_Job item:_ Write the records out once more, exactly as they appear below.

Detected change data
= Beginning of Section =
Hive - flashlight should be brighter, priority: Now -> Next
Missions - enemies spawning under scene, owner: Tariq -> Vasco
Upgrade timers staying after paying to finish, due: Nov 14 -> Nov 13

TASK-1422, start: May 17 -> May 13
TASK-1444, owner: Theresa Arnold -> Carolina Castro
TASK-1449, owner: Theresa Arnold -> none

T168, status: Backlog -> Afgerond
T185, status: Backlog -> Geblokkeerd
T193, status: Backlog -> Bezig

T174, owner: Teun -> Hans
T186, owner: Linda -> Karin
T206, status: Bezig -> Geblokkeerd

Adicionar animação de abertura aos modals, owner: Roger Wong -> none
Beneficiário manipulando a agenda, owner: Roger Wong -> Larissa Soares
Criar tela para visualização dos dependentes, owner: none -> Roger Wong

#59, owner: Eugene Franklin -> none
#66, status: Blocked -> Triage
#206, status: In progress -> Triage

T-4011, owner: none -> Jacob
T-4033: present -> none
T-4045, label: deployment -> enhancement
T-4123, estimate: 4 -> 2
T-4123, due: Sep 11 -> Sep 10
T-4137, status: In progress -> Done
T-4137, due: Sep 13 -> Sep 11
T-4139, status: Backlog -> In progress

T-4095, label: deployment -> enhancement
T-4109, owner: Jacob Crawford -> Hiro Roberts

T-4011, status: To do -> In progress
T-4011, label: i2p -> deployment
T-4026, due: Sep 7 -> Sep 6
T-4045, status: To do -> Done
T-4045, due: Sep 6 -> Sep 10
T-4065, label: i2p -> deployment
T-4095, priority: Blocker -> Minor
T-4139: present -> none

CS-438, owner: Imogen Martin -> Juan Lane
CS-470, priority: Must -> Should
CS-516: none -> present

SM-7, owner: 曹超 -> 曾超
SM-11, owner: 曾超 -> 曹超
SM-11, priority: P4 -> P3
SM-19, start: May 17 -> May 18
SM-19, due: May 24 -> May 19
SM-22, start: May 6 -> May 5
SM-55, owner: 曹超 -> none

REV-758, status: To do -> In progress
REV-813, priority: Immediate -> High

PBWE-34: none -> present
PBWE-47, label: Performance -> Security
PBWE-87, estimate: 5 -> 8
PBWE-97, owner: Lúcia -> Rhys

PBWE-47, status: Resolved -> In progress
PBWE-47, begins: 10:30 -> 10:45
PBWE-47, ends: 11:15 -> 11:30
= End of Section =
_Worked solution:_
Hive - flashlight should be brighter, priority: Now -> Next
Missions - enemies spawning under scene, owner: Tariq -> Vasco
Upgrade timers staying after paying to finish, due: Nov 14 -> Nov 13

TASK-1422, start: May 17 -> May 13
TASK-1444, owner: Theresa Arnold -> Carolina Castro
TASK-1449, owner: Theresa Arnold -> none

T168, status: Backlog -> Afgerond
T185, status: Backlog -> Geblokkeerd
T193, status: Backlog -> Bezig

T174, owner: Teun -> Hans
T186, owner: Linda -> Karin
T206, status: Bezig -> Geblokkeerd

Adicionar animação de abertura aos modals, owner: Roger Wong -> none
Beneficiário manipulando a agenda, owner: Roger Wong -> Larissa Soares
Criar tela para visualização dos dependentes, owner: none -> Roger Wong

#59, owner: Eugene Franklin -> none
#66, status: Blocked -> Triage
#206, status: In progress -> Triage

T-4011, owner: none -> Jacob
T-4033: present -> none
T-4045, label: deployment -> enhancement
T-4123, estimate: 4 -> 2
T-4123, due: Sep 11 -> Sep 10
T-4137, status: In progress -> Done
T-4137, due: Sep 13 -> Sep 11
T-4139, status: Backlog -> In progress

T-4095, label: deployment -> enhancement
T-4109, owner: Jacob Crawford -> Hiro Roberts

T-4011, status: To do -> In progress
T-4011, label: i2p -> deployment
T-4026, due: Sep 7 -> Sep 6
T-4045, status: To do -> Done
T-4045, due: Sep 6 -> Sep 10
T-4065, label: i2p -> deployment
T-4095, priority: Blocker -> Minor
T-4139: present -> none

CS-438, owner: Imogen Martin -> Juan Lane
CS-470, priority: Must -> Should
CS-516: none -> present

SM-7, owner: 曹超 -> 曾超
SM-11, owner: 曾超 -> 曹超
SM-11, priority: P4 -> P3
SM-19, start: May 17 -> May 18
SM-19, due: May 24 -> May 19
SM-22, start: May 6 -> May 5
SM-55, owner: 曹超 -> none

REV-758, status: To do -> In progress
REV-813, priority: Immediate -> High

PBWE-34: none -> present
PBWE-47, label: Performance -> Security
PBWE-87, estimate: 5 -> 8
PBWE-97, owner: Lúcia -> Rhys

PBWE-47, status: Resolved -> In progress
PBWE-47, begins: 10:30 -> 10:45
PBWE-47, ends: 11:15 -> 11:30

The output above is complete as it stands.